These days, I find myself wavering between obsessively watching/listening to the news (I HAVE to know! What’s going on?) and wallowing in despair, avoiding news. Either way, I truly fear the direction we are headed in, in large part due to the lack of critical thinking and understanding of current events I see everywhere.
Back in 1995, James Loewen’s Lies My Teacher Told Me was published. It started as a survey of the dozen leading history textbooks, and over the years has been revised and updated, selling nearly two million copies, winning an American Book Award and the Oliver Cromwell Cox Award for Distinguished Anti-Racist Scholarship, and been on the front page of the New York Times.

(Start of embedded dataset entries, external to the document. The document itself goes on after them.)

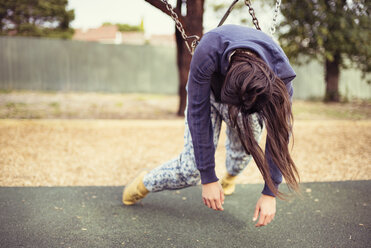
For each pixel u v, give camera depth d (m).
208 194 1.43
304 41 8.38
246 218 2.06
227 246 1.70
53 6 20.19
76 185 2.75
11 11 19.67
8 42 12.68
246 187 2.69
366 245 1.71
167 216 2.08
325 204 2.29
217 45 1.25
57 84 13.34
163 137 4.99
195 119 1.37
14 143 4.30
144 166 3.44
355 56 9.48
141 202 2.34
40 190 2.57
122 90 14.03
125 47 13.84
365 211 2.17
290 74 1.22
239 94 1.08
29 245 1.68
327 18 7.73
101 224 1.95
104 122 6.22
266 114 1.14
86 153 3.91
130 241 1.74
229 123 1.62
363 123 6.28
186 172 1.76
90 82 13.67
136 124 6.07
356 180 2.86
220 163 3.56
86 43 13.44
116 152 4.01
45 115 7.12
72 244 1.70
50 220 2.00
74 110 8.09
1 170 3.11
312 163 3.53
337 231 1.88
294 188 1.28
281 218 2.06
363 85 12.79
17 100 9.58
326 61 10.59
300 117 7.44
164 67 14.28
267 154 1.38
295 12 7.69
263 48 1.23
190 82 1.33
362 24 7.99
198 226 1.94
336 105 9.96
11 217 2.04
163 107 9.28
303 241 1.75
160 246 1.69
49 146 4.21
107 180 2.94
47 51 13.09
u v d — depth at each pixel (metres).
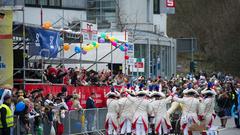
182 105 25.81
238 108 33.53
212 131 25.88
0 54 24.55
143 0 59.41
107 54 36.09
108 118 26.64
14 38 30.36
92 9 57.25
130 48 40.03
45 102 23.98
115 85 32.56
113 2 56.62
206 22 95.88
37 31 26.33
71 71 29.91
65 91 26.86
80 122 26.38
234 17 86.88
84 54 35.97
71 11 53.00
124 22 57.31
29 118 21.98
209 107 25.75
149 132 27.38
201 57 90.44
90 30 32.66
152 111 26.44
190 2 99.56
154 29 60.38
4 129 19.89
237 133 30.11
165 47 57.34
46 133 23.56
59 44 27.95
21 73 27.12
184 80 36.91
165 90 32.62
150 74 53.97
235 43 82.69
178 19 98.88
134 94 26.61
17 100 21.84
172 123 28.05
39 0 50.00
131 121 26.31
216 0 97.69
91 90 30.09
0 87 23.03
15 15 37.91
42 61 27.97
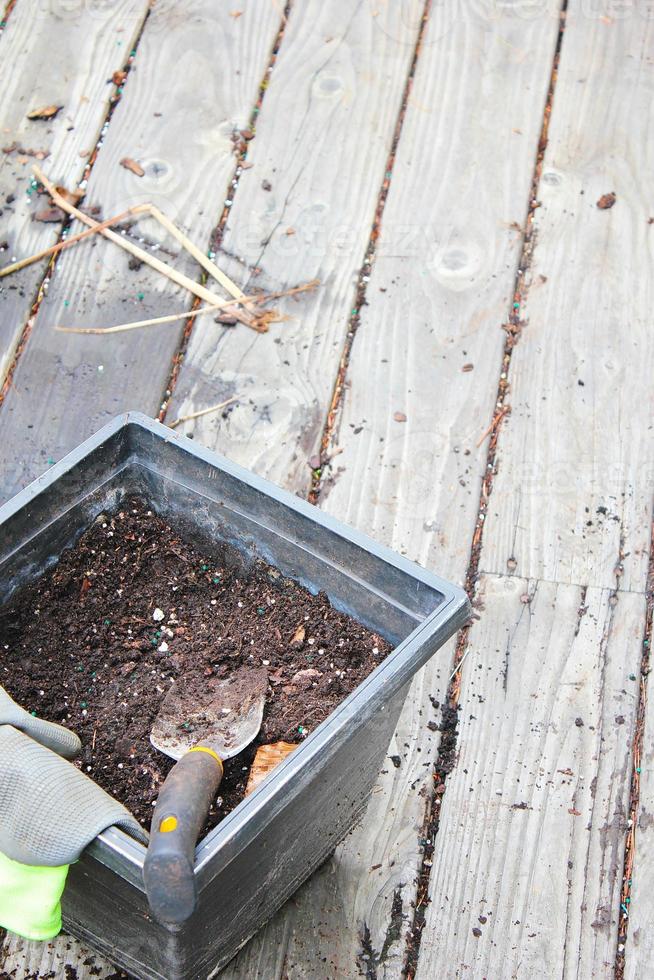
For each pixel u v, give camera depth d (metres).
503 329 2.17
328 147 2.29
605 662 1.98
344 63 2.36
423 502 2.06
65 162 2.27
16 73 2.33
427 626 1.71
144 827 1.72
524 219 2.25
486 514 2.06
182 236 2.22
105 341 2.15
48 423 2.09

Now Rebecca Stefoff, a writer of nonfiction for children who previously who Howard Zinn’s bestseller A People’s History of the United States for young readers, has written an adapted version of Lies My Teacher Told Me, aimed at younger students.
It starts before the events around Columbus “discovering” America (!) and includes people and events such as the first Thanksgiving, Helen Keller, the My Lai massacre, 9/11, and the Iraq War.
Along the way, Stefoff isn’t shy about poking holes in the common textbook versions of history. IMHO this is the book that SHOULD be used to teach U.S. history to students. I loved it. Five stars. And IMHO, although it is ostensibly for students ages 12 to 18, it is probably written at a good level for a huge number of adults as well.